After undergoing Tommy John surgery (elbow ligament splicing) in June of last year, Ryu is back in the major leagues after nearly 13 months and is looking strong. On the season, he is 3-2 with a 2.75 ERA in eight games (39⅓ innings).
His 82-pitch arsenal includes a four-seam (25 pitches), changeup (18 pitches), cutter (18 pitches), curve (16 pitches), and sinker (5 pitches). His fastball topped out at 90.6 miles per hour (145.8 km/h) and his curveball topped out at 62.5 miles per hour (100.6 km/h). The difference in velocity between the two pitches was up to 45.2 kilometers.
Ryu utilized the difference in velocity between his fastball and curveball to completely throw off the timing of Texas hitters, most notably against Nathaniel Lowe with one out in the top of the fourth inning. After getting a strike with an 84.4 mph (135.8 km/h) cutter in the first inning, Ryu followed up with a high 87.3 mph (140.5 km/h) fastball to induce a foul swing, forcing Lowe into a two-strike count. Lowe fouled off an 87.6-mph (141.0-kilometer) fastball three pitches later, but when the final 62.6-mph (100.7-kilometer) curveball came in high, he was stuck. Lowe walked back to the dugout with a despondent look on his face.
“Ryu dropped a shocking 63 mph fastball to strike out Lowe,” wrote Sports Illustrated. The look on Lowe’s face as he walked back to the dugout, stunned by the extreme difference in velocity, is something you don’t see every day. Ryu threw the ball as if he was taking batting practice or a soft toss, and it looked like it was going to be high and out of the strike zone, but it ended up perfectly in the high part of the strike zone. Lowe had no choice but to freeze.”

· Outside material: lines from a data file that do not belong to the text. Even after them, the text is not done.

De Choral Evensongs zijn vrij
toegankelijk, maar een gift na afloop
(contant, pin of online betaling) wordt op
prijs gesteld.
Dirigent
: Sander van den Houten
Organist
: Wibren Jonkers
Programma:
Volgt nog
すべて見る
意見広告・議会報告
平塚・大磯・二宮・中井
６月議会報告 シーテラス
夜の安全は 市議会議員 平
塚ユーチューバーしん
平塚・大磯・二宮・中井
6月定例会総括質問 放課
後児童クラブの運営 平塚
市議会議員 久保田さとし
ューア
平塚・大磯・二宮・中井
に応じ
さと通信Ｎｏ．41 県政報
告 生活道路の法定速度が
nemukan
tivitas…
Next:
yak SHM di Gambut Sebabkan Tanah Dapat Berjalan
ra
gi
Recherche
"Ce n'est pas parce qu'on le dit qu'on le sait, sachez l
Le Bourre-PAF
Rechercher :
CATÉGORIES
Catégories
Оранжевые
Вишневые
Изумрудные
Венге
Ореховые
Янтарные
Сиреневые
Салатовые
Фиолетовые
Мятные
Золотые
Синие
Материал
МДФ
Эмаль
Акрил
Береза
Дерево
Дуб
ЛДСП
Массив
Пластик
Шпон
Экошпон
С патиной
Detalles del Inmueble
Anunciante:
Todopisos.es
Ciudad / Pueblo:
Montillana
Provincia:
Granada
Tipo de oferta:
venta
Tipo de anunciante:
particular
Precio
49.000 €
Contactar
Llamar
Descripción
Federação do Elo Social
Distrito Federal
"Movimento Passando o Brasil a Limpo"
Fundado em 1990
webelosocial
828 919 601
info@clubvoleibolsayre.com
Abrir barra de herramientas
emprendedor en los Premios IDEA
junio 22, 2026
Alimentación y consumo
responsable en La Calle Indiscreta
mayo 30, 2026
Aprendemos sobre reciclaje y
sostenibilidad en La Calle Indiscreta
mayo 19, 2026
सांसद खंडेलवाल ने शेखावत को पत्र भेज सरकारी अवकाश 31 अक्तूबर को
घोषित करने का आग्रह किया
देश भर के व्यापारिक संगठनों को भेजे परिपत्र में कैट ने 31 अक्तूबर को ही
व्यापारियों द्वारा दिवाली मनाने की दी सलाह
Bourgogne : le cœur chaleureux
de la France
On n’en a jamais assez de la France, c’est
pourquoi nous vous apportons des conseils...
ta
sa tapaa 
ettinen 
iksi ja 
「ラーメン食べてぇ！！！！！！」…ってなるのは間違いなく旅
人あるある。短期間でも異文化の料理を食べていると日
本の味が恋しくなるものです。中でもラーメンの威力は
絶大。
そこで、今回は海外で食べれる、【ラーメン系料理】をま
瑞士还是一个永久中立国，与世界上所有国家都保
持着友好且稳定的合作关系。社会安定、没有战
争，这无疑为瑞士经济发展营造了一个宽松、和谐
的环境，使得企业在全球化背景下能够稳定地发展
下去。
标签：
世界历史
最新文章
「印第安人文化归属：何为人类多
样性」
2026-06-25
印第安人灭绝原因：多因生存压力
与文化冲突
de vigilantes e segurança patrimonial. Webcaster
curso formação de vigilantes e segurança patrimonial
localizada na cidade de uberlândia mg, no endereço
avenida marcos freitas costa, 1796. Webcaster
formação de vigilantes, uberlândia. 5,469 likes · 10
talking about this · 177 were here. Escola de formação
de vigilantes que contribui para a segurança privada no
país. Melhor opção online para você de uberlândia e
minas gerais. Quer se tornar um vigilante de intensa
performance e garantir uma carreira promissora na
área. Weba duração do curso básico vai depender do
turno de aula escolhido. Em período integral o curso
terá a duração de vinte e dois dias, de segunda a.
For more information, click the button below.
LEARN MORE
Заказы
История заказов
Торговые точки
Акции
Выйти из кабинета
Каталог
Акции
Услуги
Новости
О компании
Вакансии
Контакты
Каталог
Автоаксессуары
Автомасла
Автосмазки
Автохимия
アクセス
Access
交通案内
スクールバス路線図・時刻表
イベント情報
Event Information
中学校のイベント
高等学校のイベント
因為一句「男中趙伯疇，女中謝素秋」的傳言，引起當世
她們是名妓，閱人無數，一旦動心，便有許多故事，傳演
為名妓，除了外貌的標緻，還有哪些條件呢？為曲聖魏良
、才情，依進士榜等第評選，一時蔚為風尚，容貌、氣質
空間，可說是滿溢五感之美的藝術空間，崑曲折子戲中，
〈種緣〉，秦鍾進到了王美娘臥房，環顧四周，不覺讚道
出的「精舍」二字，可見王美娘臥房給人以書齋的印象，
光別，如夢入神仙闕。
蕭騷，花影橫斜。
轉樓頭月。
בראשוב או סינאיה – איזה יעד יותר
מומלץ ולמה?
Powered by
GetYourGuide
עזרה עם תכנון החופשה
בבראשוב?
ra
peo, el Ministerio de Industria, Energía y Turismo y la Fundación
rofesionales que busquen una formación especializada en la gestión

The Toronto broadcasters of the game also said, “Ryu threw his fastest four-seam this season and the slowest curveball of his career. What we saw tonight was an eye test,” and marveled at Ryu’s ability to mix fastballs and off-speed pitches.
However, Ryu still had his problems. His cutter, which has long been an important part of his arsenal alongside his changeup, had been targeted. In the fourth inning, Ryu threw a cutter to leadoff hitter Corey Seager and got a hit, then threw a cutter to Robbie Grossman and gave up a two-run homer.
After the cutter was hit, Ryu switched to his curveball. But Texas hitters, who had begun to time his slower curveball, were waiting for it, and after not allowing a single hit through five innings, Ryu’s curveball gave up two hits in the sixth.
Ryu was very efficient, utilizing the difference in velocity between his fastball and curveball. However, the two hits he gave up in the sixth inning showed that he can’t rely on his slow curveball to carry him through long innings.메이저놀이터
After going six innings for the first time since returning from injury, Hyun-jin Ryu is likely to start against Boston on April 18. It will be interesting to see what Ryu comes up with in his next start.